- _Work item_:
Wherever a picture sits, omit it. Output the rest of the listing exactly.

- _Provided records_:
· · · · · · ·

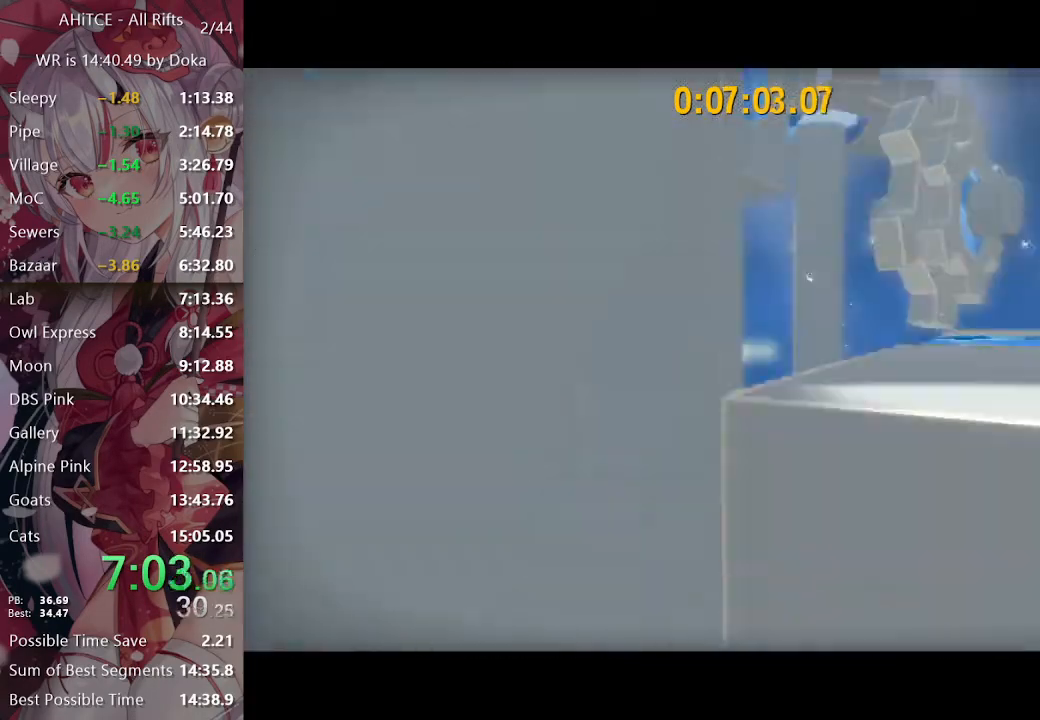
{"buttons": ["L2"], "left_stick": "up-left", "right_stick": "center", "events": [[50, "left_stick", "up-left"], [83, "right_stick", "left"], [267, "right_stick", "center"], [283, "L2", "down"]]}
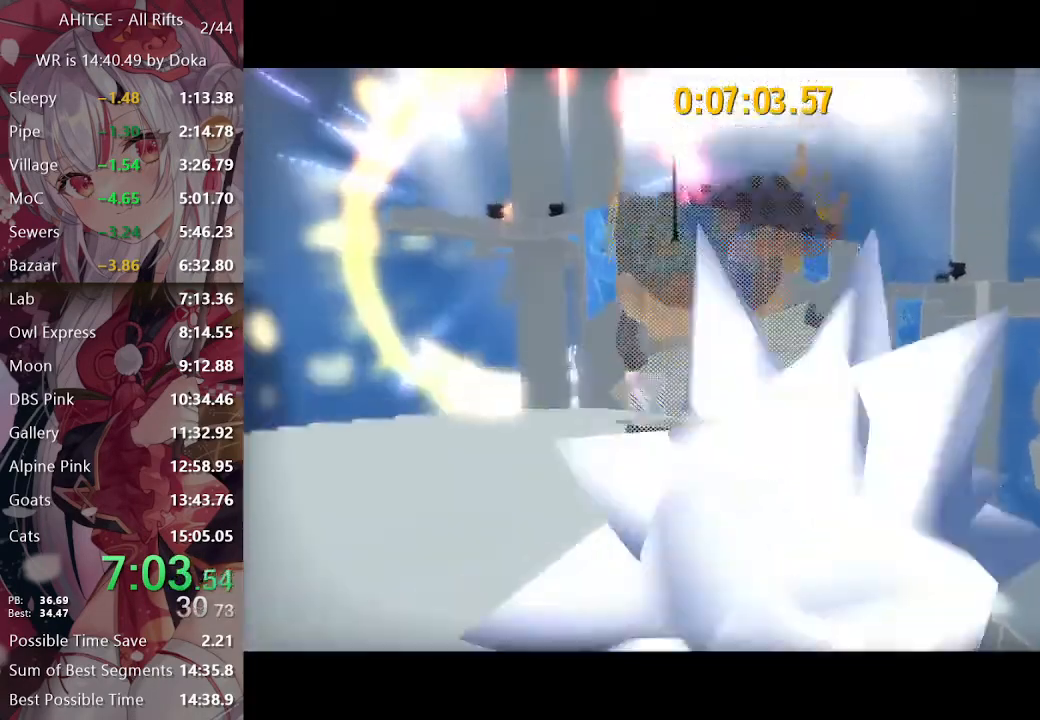
{"buttons": ["A", "L2"], "left_stick": "up", "right_stick": "center", "events": [[33, "left_stick", "up"], [283, "A", "down"], [317, "A", "up"], [417, "A", "down"]]}
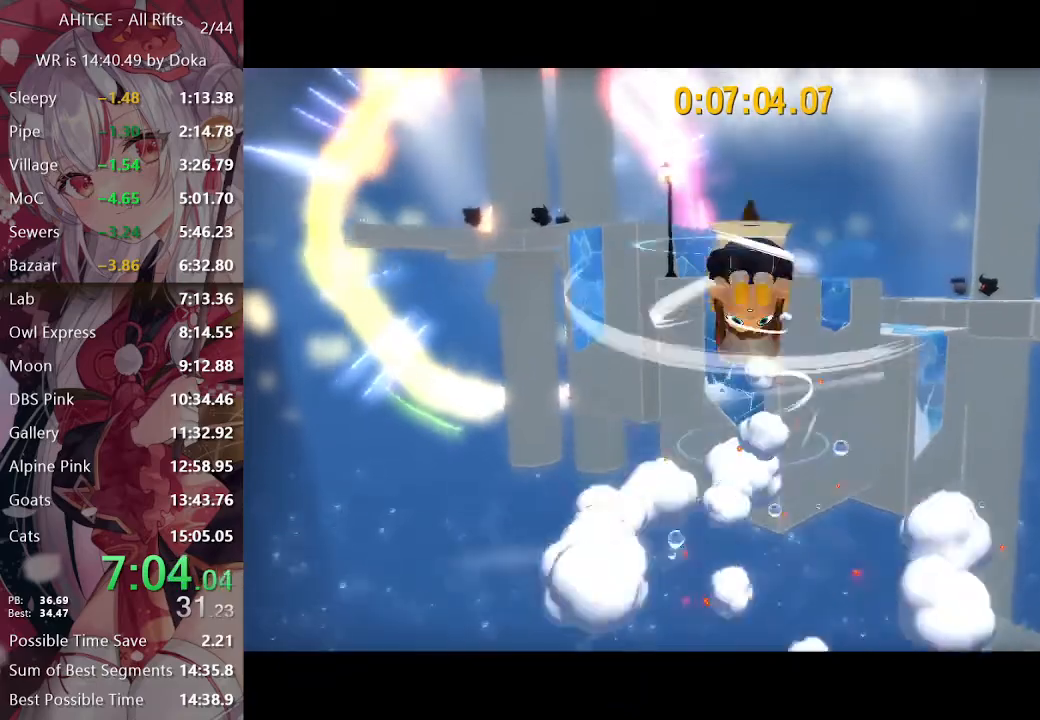
{"buttons": ["L2"], "left_stick": "up", "right_stick": "center", "events": [[50, "A", "up"], [183, "right_stick", "left"], [250, "right_stick", "center"]]}
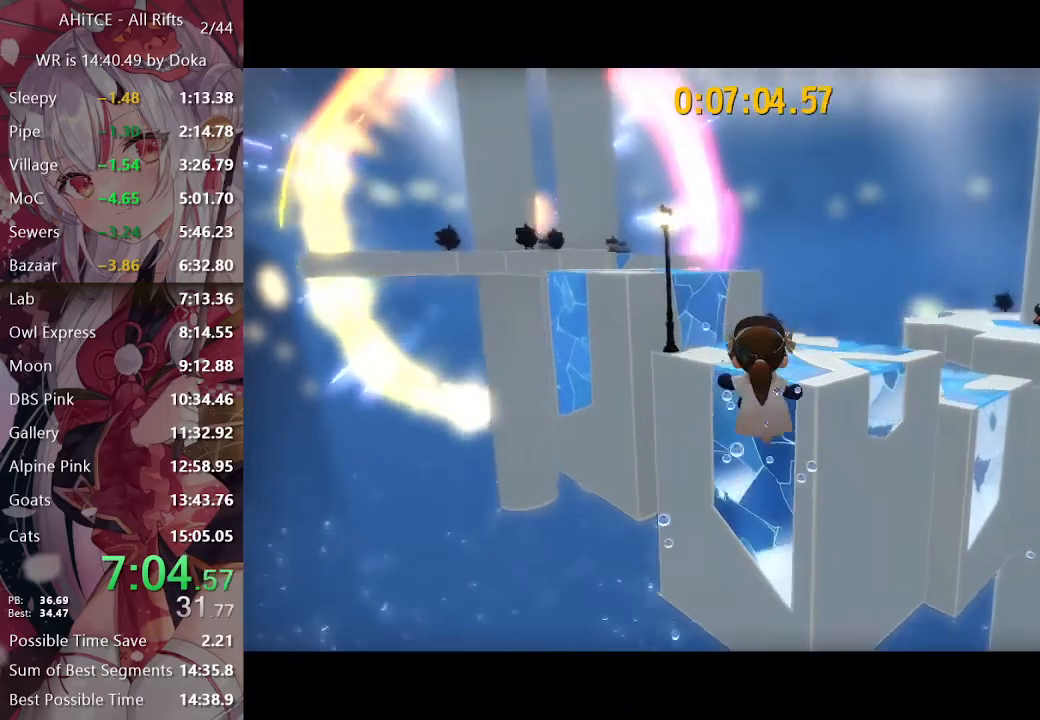
{"buttons": ["L2"], "left_stick": "up", "right_stick": "left", "events": [[167, "R2", "down"], [250, "R2", "up"], [317, "R2", "down"], [383, "R2", "up"], [467, "right_stick", "left"]]}
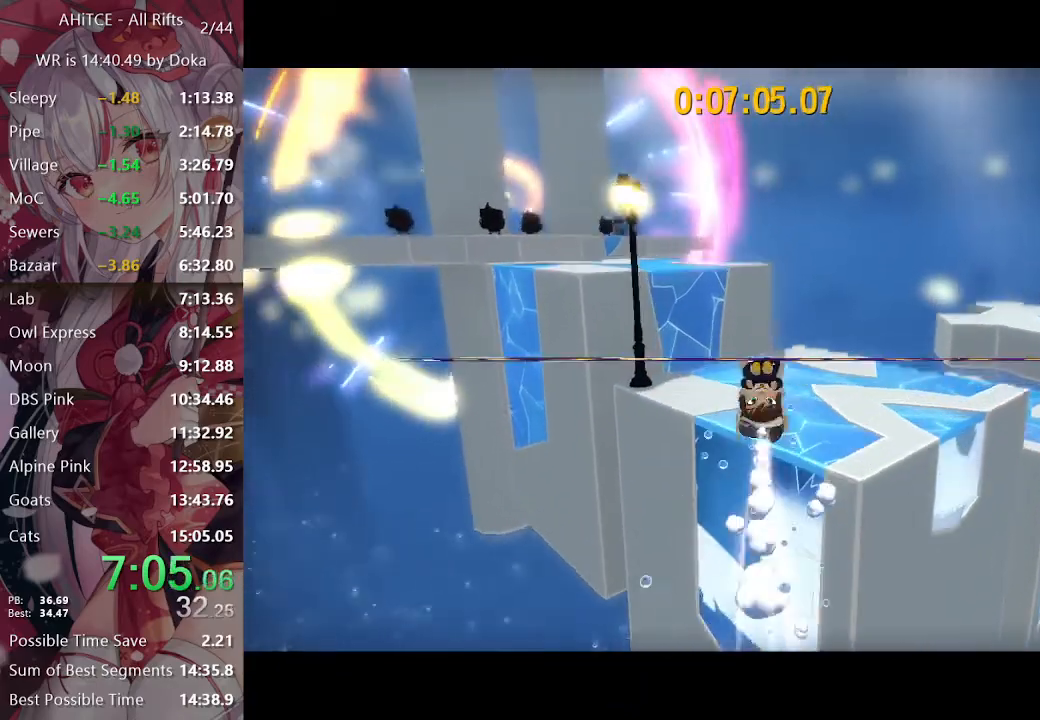
{"buttons": ["L2"], "left_stick": "up", "right_stick": "center", "events": [[233, "right_stick", "center"], [317, "A", "down"], [383, "A", "up"]]}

· · · · · · ·

- _Response_:
{"buttons": ["L2"], "left_stick": "up-left", "right_stick": "center", "events": [[50, "left_stick", "up-left"], [83, "right_stick", "left"], [267, "right_stick", "center"], [283, "L2", "down"]]}
{"buttons": ["A", "L2"], "left_stick": "up", "right_stick": "center", "events": [[33, "left_stick", "up"], [283, "A", "down"], [317, "A", "up"], [417, "A", "down"]]}
{"buttons": ["L2"], "left_stick": "up", "right_stick": "center", "events": [[50, "A", "up"], [183, "right_stick", "left"], [250, "right_stick", "center"]]}
{"buttons": ["L2"], "left_stick": "up", "right_stick": "left", "events": [[167, "R2", "down"], [250, "R2", "up"], [317, "R2", "down"], [383, "R2", "up"], [467, "right_stick", "left"]]}
{"buttons": ["L2"], "left_stick": "up", "right_stick": "center", "events": [[233, "right_stick", "center"], [317, "A", "down"], [383, "A", "up"]]}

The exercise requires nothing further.